The DER grid needs constant access to vast amounts of data from various sources for proper distribution and to adapt to outages


This data deluge presents both opportunities and challenges for utilities looking to maintain a reliable grid at scale. It enables predictive maintenance, fault detection and precise localization, all crucial for preventing outages and ensuring rapid response to grid problems. Data-driven insights enabled by data historian solutions are also key to support decision-making, optimizing asset management and facilitating progress towards sustainability goals. The types of data handled by these solutions include:


  • Data Collection and Integration- Data historian software can collect and integrate data from various sources, including sensors, meters, SCADA systems and IoT devices deployed across a distributed energy network.

  • Real-time Monitoring and Control- By continuously collecting and processing data, data historian software enables real-time monitoring of DERs. Operators can track energy generation, consumption, grid stability and other relevant metrics to ensure optimal performance and respond promptly to unplanned downtime or outages.

  • Historical Data Analysis- Data historians store historical data over extended periods, enabling trend analysis, performance evaluation and predictive modeling.

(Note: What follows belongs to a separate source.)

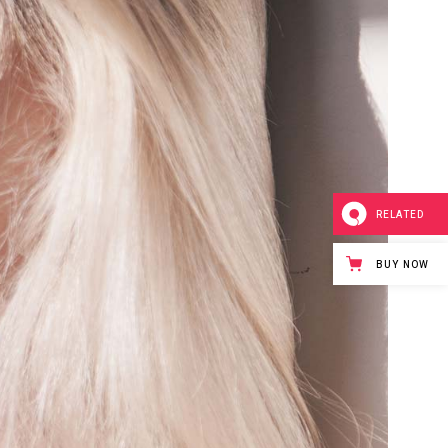
RELATED
BUY NOW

  • Integration with Energy Management Systems (EMS) and SCADA- This allows for coordinated control of DERs, optimization of energy flows and improved grid stability.

  • Compliance and Reporting- Data historians facilitate compliance with regulatory requirements by documenting data related to energy production, consumption and environmental impact.

  • Scalability and Flexibility- Distributed energy systems are dynamic and often expand or evolve over time. Data historian software solutions are designed to be scalable and adaptable, accommodating changes in the DER infrastructure and supporting the integration of new technologies and resources.


By now, I hope you see what I mean by a “data deluge.” However, by identifying patterns or extracting insights from large volumes of structured and unstructured data (known as “Big Data”), utilities can ensure secure, detailed and real-time data access necessary for operating resilient and reliable grids.



For example, the adaptive approach of AspenTech OSI CHRONUS™ offers scalability, data integrity and resiliency. At the IT level, data is ingested by AspenTech Inmation™, providing context and aggregation for the CHRONUS data necessary for enterprise analytics and exploratory analysis. By providing reliable data for monitoring progress and identifying cost-efficient decarbonization strategies, operators are provided support for key performance metrics. It also integrates with existing infrastructure to ensure a smooth transition, safeguarding legacy data while future-proofing grid management.

The clean energy transition presents unprecedented challenges and opportunities for the electric power utility system. Renewables and DERs offer a myriad of benefits, from emissions reduction to providing customers revolutionary revenue streams through virtual power plants (VPP) and enabling participation in demand response. However, they also introduce complexities, such as bidirectional power flow and the processing of enormous amounts of grid data. Navigating this transformation requires a modernized approach to data management. Visibility into these vital components of the grid empowers utilities to embrace the future of grid management with confidence and resilience.